A New York judge on Tuesday rejected former International Monetary Fund chief Dominique Strauss-Kahn's claim of diplomatic immunity from a civil suit stemming from allegations that he sexually assaulted an African immigrant hotel maid.
Nafissatou Diallo, a Guinean national, had claimed that 63-year-old Strauss-Kahn tried to rape her as she cleaned his room in New York's Sofitel Hotel on May 14, 2011. New York prosecutors eventually dropped their criminal case against the former IMF chief after finding out that 33-year-old Diallo had lied about her actions after the encounter.
Diallo says she told the truth. Prosecutors questioned her credibility
Diallo claims that her account of the incident itself was accurate and subsequently filed a civil lawsuit after the criminal charges were dropped. She has accused the former IMF chief of forcing her to perform oral sex. Strauss-Kahn, who maintains the encounter was consensual, had claimed diplomatic immunity due to his position as IMF chief.

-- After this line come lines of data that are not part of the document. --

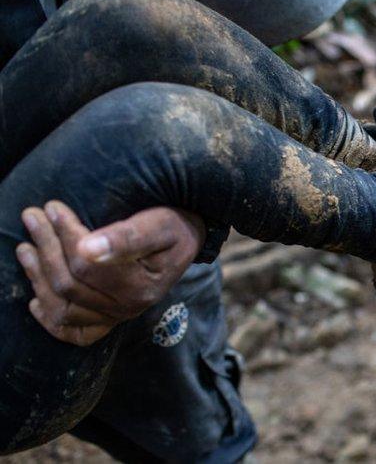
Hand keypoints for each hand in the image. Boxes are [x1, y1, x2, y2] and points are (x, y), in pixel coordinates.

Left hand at [16, 202, 205, 345]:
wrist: (187, 241)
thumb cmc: (174, 228)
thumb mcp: (159, 225)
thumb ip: (127, 237)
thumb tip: (87, 248)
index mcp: (141, 286)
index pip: (86, 265)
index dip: (64, 235)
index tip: (52, 206)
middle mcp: (128, 308)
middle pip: (70, 284)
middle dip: (46, 248)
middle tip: (32, 217)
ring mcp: (117, 318)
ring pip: (63, 307)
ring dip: (38, 278)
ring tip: (26, 248)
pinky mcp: (109, 321)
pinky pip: (73, 332)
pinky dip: (50, 320)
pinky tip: (35, 300)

But Diallo's lawyers argued that Strauss-Kahn's claim was baseless, stressing that an IMF spokesman said shortly after the encounter went public that Strauss-Kahn didn't enjoy immunity because he was in the US on personal business. He was visiting his daughter in New York.
Flurry of allegations
Banon's case was dropped due to statute of limitations
Strauss-Kahn was forced to resign his position at the IMF as a consequence of Diallo's allegations. He was originally pegged as a favorite to become the socialists' candidate to face off against Nicolas Sarkozy in France's 2012 presidential elections, an ambition that was torpedoed by the scandal.
The former IMF chief has faced further allegations of sexual assault by other women. French author Tristane Banon claimed that Strauss-Kahn tried to rape her during an interview in 2003. Paris prosecutors dropped the case due to the statute of limitations.
French authorities are pursuing unrelated allegations that Strauss-Kahn might have been implicated in a prostitution ring which included prominent city figures and police in Lille. In March, authorities leveled preliminary charges against Strauss-Kahn, indicating that they had reason to believe a crime was committed but needed more time to investigate.
Strauss-Kahn's lawyer has admitted that his client had engaged in "libertine" acts in the past but maintains that the former IMF chief had done nothing illegal.